Assigned task - Work out how many lines in the records below include the string "akzeptieren", and reply with that number alone.

*** Given entries ***

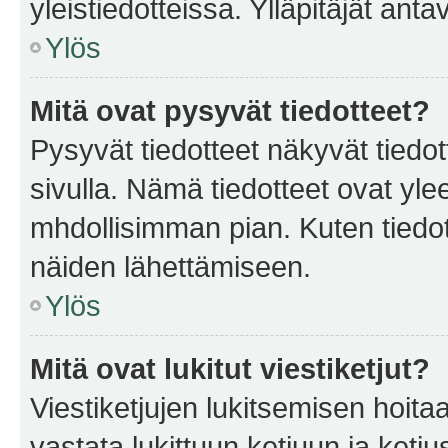
yleistiedotteissa. Ylläpitäjät an
Ylös
Mitä ovat pysyvät tiedotteet?
Pysyvät tiedotteet näkyvät tiedot
sivulla. Nämä tiedotteet ovat ylee
mhdollisimman pian. Kuten tiedot
näiden lähettämiseen.
Ylös
Mitä ovat lukitut viestiketjut?
Viestiketjujen lukitsemisen hoitaa 
vastata lukittuun ketjuun ja ketj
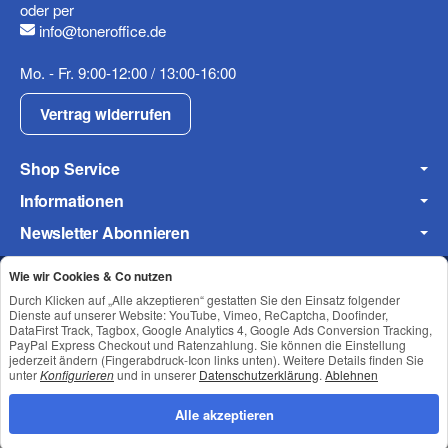
oder per
info@toneroffice.de
Mo. - Fr. 9:00-12:00 / 13:00-16:00
Vertrag widerrufen
Shop Service
Informationen
Newsletter Abonnieren
Wie wir Cookies & Co nutzen
Durch Klicken auf „Alle akzeptieren“ gestatten Sie den Einsatz folgender
Datenschutz
•
Impressum
Dienste auf unserer Website: YouTube, Vimeo, ReCaptcha, Doofinder,
DataFirst Track, Tagbox, Google Analytics 4, Google Ads Conversion Tracking,
PayPal Express Checkout und Ratenzahlung. Sie können die Einstellung
jederzeit ändern (Fingerabdruck-Icon links unten). Weitere Details finden Sie
unter
Konfigurieren
und in unserer
Datenschutzerklärung
.
Ablehnen
Alle akzeptieren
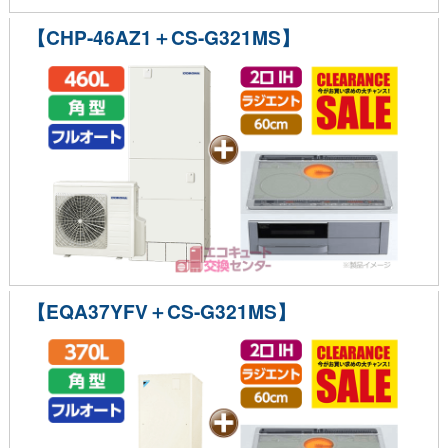
【CHP-46AZ1＋CS-G321MS】
【EQA37YFV＋CS-G321MS】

*** End of Given entries ***

Final answer - 2